"L'UE et les Etats-Unis devraient se parler en tant que partenaires égaux", a assuré Sophie Wilmès, vice-présidente du Parlement européen et ancienne Premier ministre belge, lors de l'émission matinale Europe Today d'Euronews.
"L'Union européenne doit traiter avec les États-Unis comme un partenaire égal, et non comme un partenaire subalterne", a déclaré la vice-présidente du Parlement européen Sophie Wilmès, ce mercredi 29 avril, à Euronews. Une déclaration faite alors que les dirigeants de l'UE envisagent d'adopter une ligne plus dure avec Washington concernant la guerre menée au Moyen-Orient et les droits de douane.
"Ce qui est très important concernant les États-Unis, c'est que nous nous parlions en tant que partenaires égaux et non comme un grand frère contre le petit frère ou la petite sœur", a-t-elle répété.
L'ancienne Première ministre belge a également estimé que l'Europe devait réduire sa dépendance à l'égard de son allié transaltlantique.
"Faire la distinction entre gouvernement israélien et communauté juive"
Ce mercredi, Sophie Wilmès s'est également exprimée sur la montée de l'antisémitisme sur le continent, notamment à la suite des récentes attaques contre les communautés juives aux Pays-Bas et en Belgique.
"L'antisémitisme est clairement en hausse depuis l'attaque du 7 octobre", a déclaré la vice-présidente du Parlement, reconnaissant le lien entre un pic d'antisémitisme, la guerre entre Israël et le Hamas à Gaza et le conflit au Moyen-Orient. "Nous devons faire une distinction très prudente entre le gouvernement israélien et la communauté juive", a-t-elle expliqué.
"Quoi que fasse un ministre ou un gouvernement, cela n'excuse pas les actes antisémites", a-t-elle ajouté, appelant à une mise à jour de la stratégie 2021 de la Commission européenne sur la lutte contre l'antisémitisme.

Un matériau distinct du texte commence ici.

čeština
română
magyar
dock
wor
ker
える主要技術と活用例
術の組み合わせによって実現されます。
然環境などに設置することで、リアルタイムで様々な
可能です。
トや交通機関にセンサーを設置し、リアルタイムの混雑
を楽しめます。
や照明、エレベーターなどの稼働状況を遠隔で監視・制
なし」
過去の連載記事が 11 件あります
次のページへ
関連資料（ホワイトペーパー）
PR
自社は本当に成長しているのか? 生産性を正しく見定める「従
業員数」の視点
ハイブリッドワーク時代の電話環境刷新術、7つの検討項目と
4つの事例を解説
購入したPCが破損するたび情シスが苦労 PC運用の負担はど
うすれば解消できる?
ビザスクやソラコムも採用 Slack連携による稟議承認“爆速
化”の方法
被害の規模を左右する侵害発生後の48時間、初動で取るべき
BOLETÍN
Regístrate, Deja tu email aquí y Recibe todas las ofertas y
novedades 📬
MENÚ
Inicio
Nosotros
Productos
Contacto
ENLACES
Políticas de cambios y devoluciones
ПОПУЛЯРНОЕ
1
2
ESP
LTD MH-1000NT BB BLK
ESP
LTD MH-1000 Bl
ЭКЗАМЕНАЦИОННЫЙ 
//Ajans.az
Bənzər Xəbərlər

Première visite pour Péter Magyar
Également au programme du Parlement européen, ce mercredi, le vote sur le rapport 2025 de la Commission européenne sur l'État de droit.
Il coïncide avec la première visite à Bruxelles du Premier ministre hongrois élu, Péter Magyar, qui doit rencontrer la présidente de la Commission, Ursula von der Leyen, en fin de journée.
"Nous avons bon espoir que ce nouveau gouvernement remettra les choses sur les rails. Ils disent qu'ils le feront, et je pense que nous devons les soutenir", a déclaré Sophie Wilmès. "Mais il est beaucoup plus difficile de remettre les choses sur les rails que de démanteler l'État de droit."
Le rapport qui sera soumis au vote du Parlement européen passe en revue l'évolution de tous les États membres dans quatre domaines clés : le système judiciaire, les cadres de lutte contre la corruption, le pluralisme et la liberté des médias, et les contrôles et équilibres institutionnels.
Au-delà du rapport sur l'État de droit, l'attention se porte également sur les négociations à venir sur le budget à long terme de l'UE. Mardi, le Parlement a adopté sa position, appelant à une augmentation de près de 200 milliards d'euros, soit environ 10 % de la somme totale.
S'appuyant sur son expérience en tant qu'ancien Première ministre belge, Sophie Wilmès a déclaré qu'il fallait s'attendre à des tensions entre les institutions de l'UE et les gouvernements nationaux. "J'ai eu la chance de siéger dans les deux situations, du côté du Parlement, mais aussi du côté du Conseil. Il est tout à fait normal et habituel que les États membres fassent pression pour un budget un peu plus bas, alors que le Parlement fait pression pour un budget plus élevé", a-t-elle déclaré.
Alors que le Parlement européen a souvent adouci sa position sous la pression des États membres, les premiers signaux suggèrent une ligne plus dure cette fois-ci, ont déclaré des sources à Euronews.
"La réalité est que nous sommes confrontés à de nombreux nouveaux défis, tels que la compétitivité, mais aussi la sécurité et la défense. Et cela nécessite plus d'argent, c'est certain", a assuré Sophie Wilmès.